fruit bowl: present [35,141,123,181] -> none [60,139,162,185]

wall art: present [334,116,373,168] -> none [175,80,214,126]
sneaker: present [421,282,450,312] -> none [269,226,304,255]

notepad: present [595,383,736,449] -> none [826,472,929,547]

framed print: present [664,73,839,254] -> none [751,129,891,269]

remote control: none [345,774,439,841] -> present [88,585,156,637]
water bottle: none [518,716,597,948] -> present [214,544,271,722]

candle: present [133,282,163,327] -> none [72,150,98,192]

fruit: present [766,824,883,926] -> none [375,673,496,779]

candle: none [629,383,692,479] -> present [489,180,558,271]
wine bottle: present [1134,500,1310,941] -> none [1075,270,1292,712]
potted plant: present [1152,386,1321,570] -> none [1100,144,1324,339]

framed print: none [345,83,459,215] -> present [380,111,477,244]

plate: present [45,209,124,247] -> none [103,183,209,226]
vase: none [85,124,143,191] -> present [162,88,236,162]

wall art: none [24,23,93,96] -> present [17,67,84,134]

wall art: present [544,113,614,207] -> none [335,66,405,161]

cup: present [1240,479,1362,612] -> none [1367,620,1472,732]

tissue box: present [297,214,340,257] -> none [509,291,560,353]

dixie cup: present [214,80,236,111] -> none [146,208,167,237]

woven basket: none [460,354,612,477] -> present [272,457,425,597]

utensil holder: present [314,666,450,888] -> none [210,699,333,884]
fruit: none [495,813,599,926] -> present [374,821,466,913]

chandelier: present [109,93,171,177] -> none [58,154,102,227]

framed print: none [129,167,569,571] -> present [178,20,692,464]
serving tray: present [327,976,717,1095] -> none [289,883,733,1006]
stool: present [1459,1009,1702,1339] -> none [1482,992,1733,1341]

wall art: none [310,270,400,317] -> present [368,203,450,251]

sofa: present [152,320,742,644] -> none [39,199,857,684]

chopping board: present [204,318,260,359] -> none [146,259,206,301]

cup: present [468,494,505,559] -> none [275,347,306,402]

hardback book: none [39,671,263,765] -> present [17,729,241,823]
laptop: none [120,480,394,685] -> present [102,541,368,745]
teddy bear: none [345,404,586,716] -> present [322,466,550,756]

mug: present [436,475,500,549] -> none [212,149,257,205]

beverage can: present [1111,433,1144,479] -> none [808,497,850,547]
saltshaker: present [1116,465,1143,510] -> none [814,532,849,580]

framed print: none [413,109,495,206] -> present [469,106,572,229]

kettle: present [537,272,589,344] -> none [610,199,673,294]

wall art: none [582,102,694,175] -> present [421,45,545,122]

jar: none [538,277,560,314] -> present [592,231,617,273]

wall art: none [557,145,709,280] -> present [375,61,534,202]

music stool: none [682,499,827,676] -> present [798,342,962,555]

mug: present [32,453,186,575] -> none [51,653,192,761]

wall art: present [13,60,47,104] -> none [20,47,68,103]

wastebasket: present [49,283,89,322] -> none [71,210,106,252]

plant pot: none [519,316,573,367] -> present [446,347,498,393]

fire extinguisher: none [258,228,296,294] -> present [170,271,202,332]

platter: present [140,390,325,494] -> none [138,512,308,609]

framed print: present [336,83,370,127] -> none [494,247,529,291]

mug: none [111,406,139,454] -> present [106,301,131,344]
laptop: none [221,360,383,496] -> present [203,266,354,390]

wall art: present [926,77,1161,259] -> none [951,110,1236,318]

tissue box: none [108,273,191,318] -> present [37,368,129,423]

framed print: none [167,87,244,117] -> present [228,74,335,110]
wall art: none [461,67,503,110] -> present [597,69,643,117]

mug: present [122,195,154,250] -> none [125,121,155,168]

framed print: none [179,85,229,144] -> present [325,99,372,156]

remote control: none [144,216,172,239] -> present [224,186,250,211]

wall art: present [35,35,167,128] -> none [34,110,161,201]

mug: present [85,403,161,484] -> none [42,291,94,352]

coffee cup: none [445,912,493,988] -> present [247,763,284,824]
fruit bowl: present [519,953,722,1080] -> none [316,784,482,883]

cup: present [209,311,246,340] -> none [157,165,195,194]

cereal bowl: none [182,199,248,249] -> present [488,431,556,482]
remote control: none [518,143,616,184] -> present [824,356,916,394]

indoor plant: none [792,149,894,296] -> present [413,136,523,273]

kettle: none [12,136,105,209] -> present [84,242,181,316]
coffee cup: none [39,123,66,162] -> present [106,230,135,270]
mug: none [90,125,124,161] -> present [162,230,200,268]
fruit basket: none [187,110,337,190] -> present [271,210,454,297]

★ ★ ★ ★ ★

• [Problem statement]: In the data above, how many lines include the word "print"? Answer with the number only.

• [Task answer]: 7